Of course I am open to your comments to improve this diagram.

Monday, February 13, 2012

MIT Open Courseware statistics class, and GNU R

It has been a long time since I performed any serious statistical problems. To update my skills within my own time I am participating in the MIT OpenCourseWare undergraduate level statistics class, but with a twist. I will use GNU R and it's packages for the exercises within the book. I have been using GNU R on and off for my own use. This gives me a better opportunity to build skills with GNU R while strengthening my statistical skills.

So the first chapter in the course book covers Venn diagrams. While simple Venn diagrams are easy to produce, readable complex ones require some skill in art or assistance of a program designed to make them. GNU R seems to have two popular packages to perform this task: VennEuler and VennDiagram.

VennEuler is good for getting started with semi-simple diagrams. You will note that the name mentions both Venn and Euler diagrams. They are similar diagrams whose main difference is how three or more overlapping circles handle area with null data. BMC Bioinformatics posted an example between the two diagrams below.
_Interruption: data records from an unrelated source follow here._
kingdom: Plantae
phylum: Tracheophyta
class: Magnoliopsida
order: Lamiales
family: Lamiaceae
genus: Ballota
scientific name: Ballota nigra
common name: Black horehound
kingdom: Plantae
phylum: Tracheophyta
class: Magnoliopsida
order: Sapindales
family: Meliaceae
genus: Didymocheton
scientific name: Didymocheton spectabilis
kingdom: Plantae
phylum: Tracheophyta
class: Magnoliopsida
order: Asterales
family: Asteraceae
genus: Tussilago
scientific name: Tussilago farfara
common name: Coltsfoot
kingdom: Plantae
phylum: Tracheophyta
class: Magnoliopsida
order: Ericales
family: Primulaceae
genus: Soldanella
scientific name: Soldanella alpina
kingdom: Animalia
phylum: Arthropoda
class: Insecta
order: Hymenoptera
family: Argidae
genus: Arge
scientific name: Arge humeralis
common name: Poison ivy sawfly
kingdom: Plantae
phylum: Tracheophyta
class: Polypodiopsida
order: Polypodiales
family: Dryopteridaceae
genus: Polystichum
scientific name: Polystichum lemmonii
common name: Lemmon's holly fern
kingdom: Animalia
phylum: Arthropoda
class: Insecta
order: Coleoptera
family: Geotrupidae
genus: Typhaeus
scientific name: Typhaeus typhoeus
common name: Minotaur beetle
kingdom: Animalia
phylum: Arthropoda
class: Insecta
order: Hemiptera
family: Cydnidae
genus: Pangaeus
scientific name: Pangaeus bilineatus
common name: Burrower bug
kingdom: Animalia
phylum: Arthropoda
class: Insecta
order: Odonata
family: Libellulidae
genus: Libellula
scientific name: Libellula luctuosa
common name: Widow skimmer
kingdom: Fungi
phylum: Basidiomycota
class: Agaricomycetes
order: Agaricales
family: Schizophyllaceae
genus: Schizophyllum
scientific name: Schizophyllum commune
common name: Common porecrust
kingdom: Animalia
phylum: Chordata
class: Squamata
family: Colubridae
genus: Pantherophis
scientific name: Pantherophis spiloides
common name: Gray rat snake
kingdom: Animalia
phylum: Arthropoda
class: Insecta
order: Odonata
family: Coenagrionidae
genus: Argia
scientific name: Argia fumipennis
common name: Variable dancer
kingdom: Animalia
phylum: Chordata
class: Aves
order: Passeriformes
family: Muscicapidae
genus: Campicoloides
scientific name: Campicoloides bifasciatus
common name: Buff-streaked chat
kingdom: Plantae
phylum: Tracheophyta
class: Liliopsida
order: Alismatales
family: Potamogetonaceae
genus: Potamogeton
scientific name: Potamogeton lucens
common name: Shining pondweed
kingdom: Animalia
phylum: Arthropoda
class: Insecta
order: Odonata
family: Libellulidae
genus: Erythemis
Note that figure A) (Euler diagram) minimizes overlap show the region that does not share data does not appear. Figure B) (traditional Venn diagram) provides a larger overlap of data but must show a region of zero or null data since the data set does not share any common properties among the three regions.

The GNU R code for a simple Venn diagram below
require(venneuler)
v <- venneuler(c(A=200, B=200, "A&B"=100))
v$labels<- c("Green", "Blue")
plot(v)
text(.5, .6, "my text here")
 
produces the following Venn diagram.
While VennEuler is good for simple Venn diagrams, the package VennDiagram gives the user greater control over the diagrams. Here is an example of a complex Venn diagram from BMC Bioinformatics.
The code for this diagram follows
library(VennDiagram);
venn.diagram(
    x = list(
        I = c(1:60, 61:105, 106:140, 141:160, 166:175, 176:180, 181:205, 206:220),
        IV = c(531:605, 476:530, 336:375, 376:405, 181:205, 206:220, 166:175, 176:180),
        II = c(61:105, 106:140, 181:205, 206:220, 221:285, 286:335, 336:375, 376:405),
        III = c(406:475, 286:335, 106:140, 141:160, 166:175, 181:205, 336:375, 476:530)
        ),
    filename = "1D-quadruple_Venn.tiff",
    col = "black",
    lty = "dotted",
    lwd = 4,
    fill = c("cornflowerblue", "green", "yellow", "darkorchid1"),
    alpha = 0.50,
    label.col = c("orange", "white", "darkorchid4", "white", "white", "white", "white", "white", "darkblue", "white", "white", "white", "white", "darkgreen", "white"),
    cex = 2.5,
    fontfamily = "serif",
    fontface = "bold",
    cat.col = c("darkblue", "darkgreen", "orange", "darkorchid4"),
    cat.cex = 2.5,
    cat.fontfamily = "serif"
    );


Reviewing the sample code and the available documentation for both packages, the VennDiagram package contains a larger library of statements for granular control of the diagram. As I perform the exercises in the statistics book, I will attempt a mix of diagrams from each package and provide examples of what I learned from the chapter and from the use of both GNU R packages.